Most clustered applications, and their associated resources, are assigned to one cluster node at a time. The node that has access to those cluster resources is the active node. If the nodes detect the failure of the active node for a clustered application or if the active node is taken offline for maintenance, the clustered application is started on another cluster node. To minimize the impact of the failure, client requests are immediately and transparently redirected to the new cluster node.
Clustered services that contain an IP address resource and a network name resource (as well as other resources) are published to clients on the network under a unique server name. Because these groups appear as individual logical servers to clients, they are called a cluster instance.
Users access applications or services on an instance in the same way they would if the application or service were on a non-clustered server. Usually, the application or user does not know that they are connecting to a cluster, nor to which node they are connected.
Resources are physical or logical entities, such as a file share, disk, or IP address, that the failover cluster manages. Resources may provide a service to clients or be an integral part of the cluster. Resources are the most basic and smallest configurable unit. At any given time, a resource can run only on a single node in a cluster, and is online on a node when it is providing its service on that specific node.
A failover attempt consists of the following steps:
1. The cluster service takes all the resources in the instance offline in an order that is determined by the instance’s dependency hierarchy: dependent resources first, followed by the resources on which they depend. For example, if an application depends on a physical disk resource, the cluster service takes the application offline first, which allows the application to write changes to the disk before the disk is taken offline.
2. When all the resources are offline, the cluster service attempts to transfer the instance to the node that is listed next on the instance’s list of preferred owners.
3. If the cluster service successfully moves the instance to another node, it attempts to bring all the resources online; this time it starts at the bottom of the dependency hierarchy. Failover is complete when all of the resources are online on the new node.

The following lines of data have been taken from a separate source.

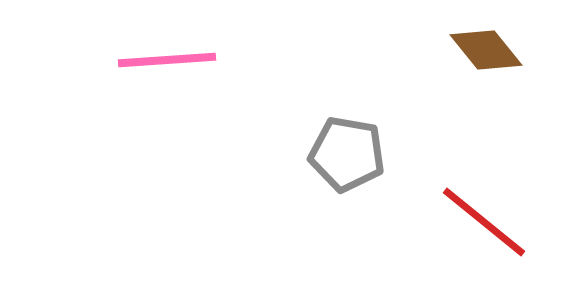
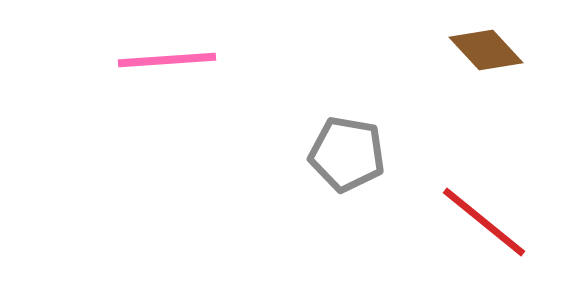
brown diamond: rotated 4 degrees counterclockwise
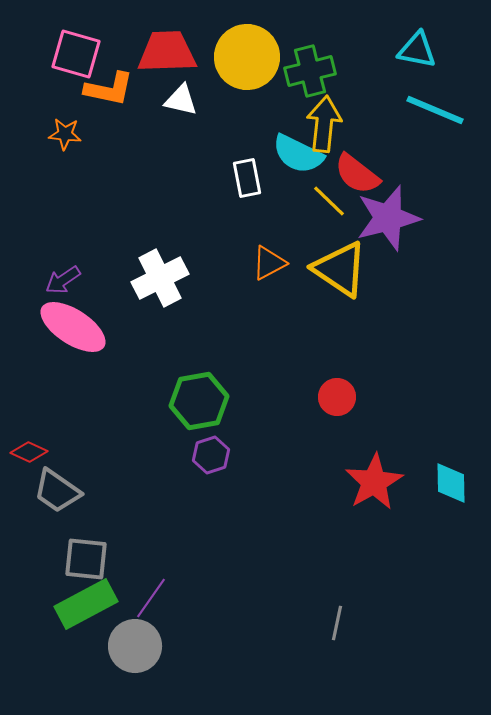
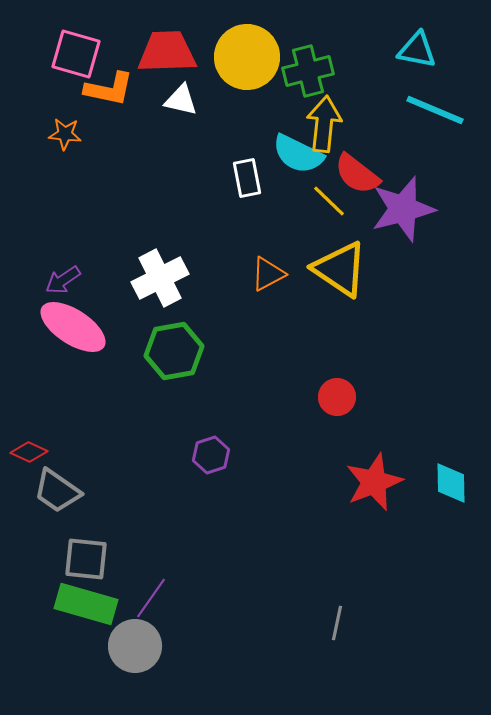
green cross: moved 2 px left
purple star: moved 15 px right, 9 px up
orange triangle: moved 1 px left, 11 px down
green hexagon: moved 25 px left, 50 px up
red star: rotated 8 degrees clockwise
green rectangle: rotated 44 degrees clockwise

4. When the node becomes active again, the cluster service can fail back the instances that were originally hosted by the node. When the cluster service fails back an instance, it uses the same procedures that it performs during failover; that is, the cluster service takes all the resources in the instance offline, moves the instance, and then brings all the resources in the instance online.

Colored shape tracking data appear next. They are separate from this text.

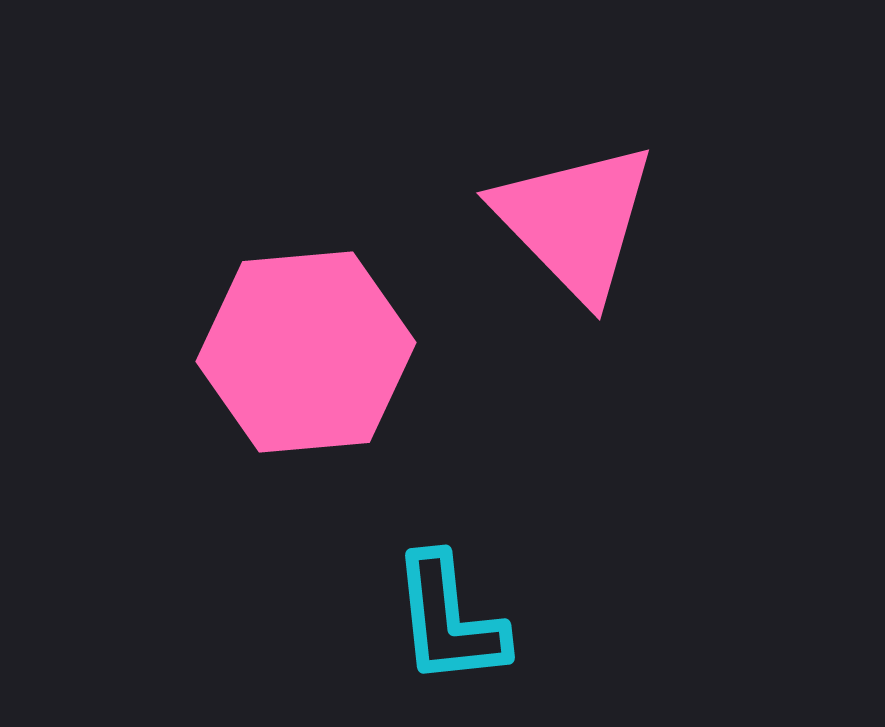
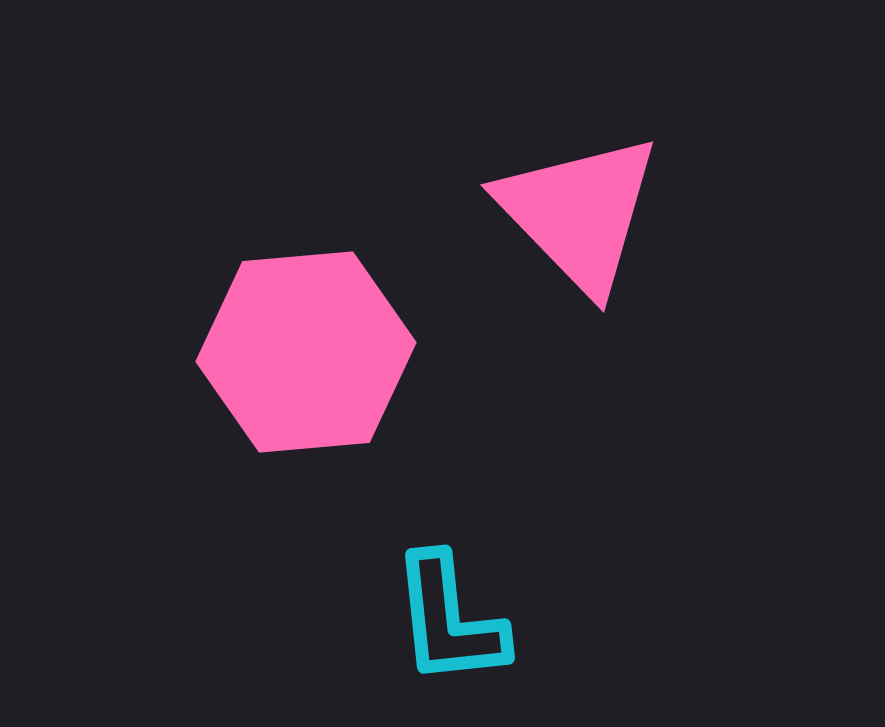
pink triangle: moved 4 px right, 8 px up
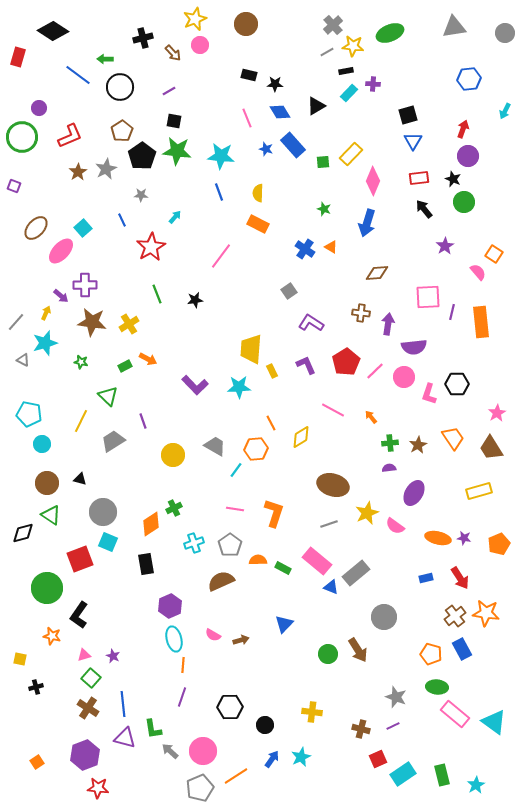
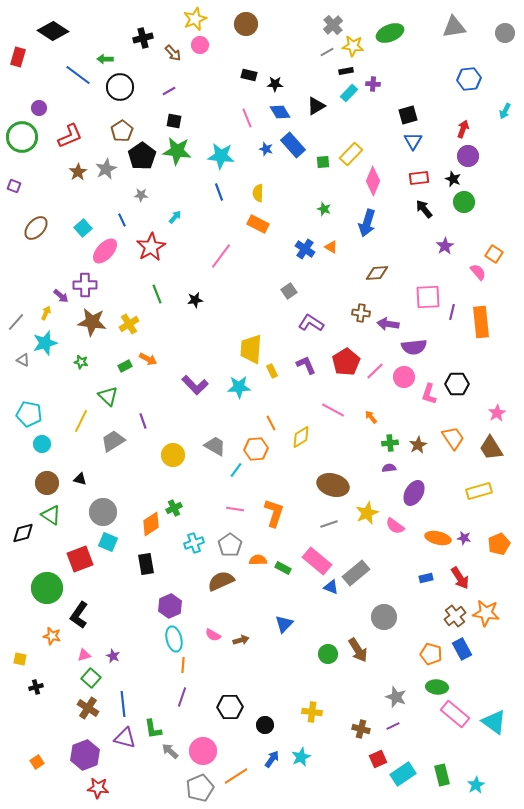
pink ellipse at (61, 251): moved 44 px right
purple arrow at (388, 324): rotated 90 degrees counterclockwise
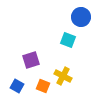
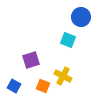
blue square: moved 3 px left
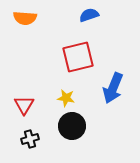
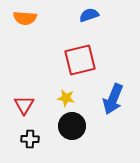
red square: moved 2 px right, 3 px down
blue arrow: moved 11 px down
black cross: rotated 18 degrees clockwise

One of the most significant changes in failover clustering in Windows Server 2008 is the concept of quorum. In previous versions of Windows clustering, you only had one option for configuring quorum, in Windows Server 2008, you have three new options.

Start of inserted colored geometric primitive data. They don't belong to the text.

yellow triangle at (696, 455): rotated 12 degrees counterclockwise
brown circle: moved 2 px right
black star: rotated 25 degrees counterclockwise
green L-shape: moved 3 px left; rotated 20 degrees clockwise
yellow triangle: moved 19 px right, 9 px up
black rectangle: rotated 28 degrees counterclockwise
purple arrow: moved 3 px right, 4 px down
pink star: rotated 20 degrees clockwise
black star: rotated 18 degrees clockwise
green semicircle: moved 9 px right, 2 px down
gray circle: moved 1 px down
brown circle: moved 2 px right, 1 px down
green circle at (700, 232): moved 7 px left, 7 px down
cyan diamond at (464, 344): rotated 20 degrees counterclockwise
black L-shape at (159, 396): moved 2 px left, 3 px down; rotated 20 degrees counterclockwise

The failover cluster quorum configuration determines the number of failed nodes or failed storage and network components that the cluster can sustain while continuing to function. Quorum prevents two sets of nodes from operating simultaneously as the failover cluster. Simultaneous operation could happen when network problems prevent one set of nodes from communicating with another set of nodes. Without a quorum mechanism, each set of nodes could continue to operate as a failover cluster, resulting in a partition within the cluster.
To prevent problems caused by a split in the cluster, failover clusters use a voting algorithm to determine whether the cluster has enough votes to maintain quorum. Because a given cluster has a specific set of nodes and a specific quorum configuration, the cluster will know how many votes are required. If the number of votes drops below the majority, the cluster stops running. Nodes will still listen for the presence of other nodes, in case another node appears again on the network, but the nodes will not function as a cluster until a consensus is reached.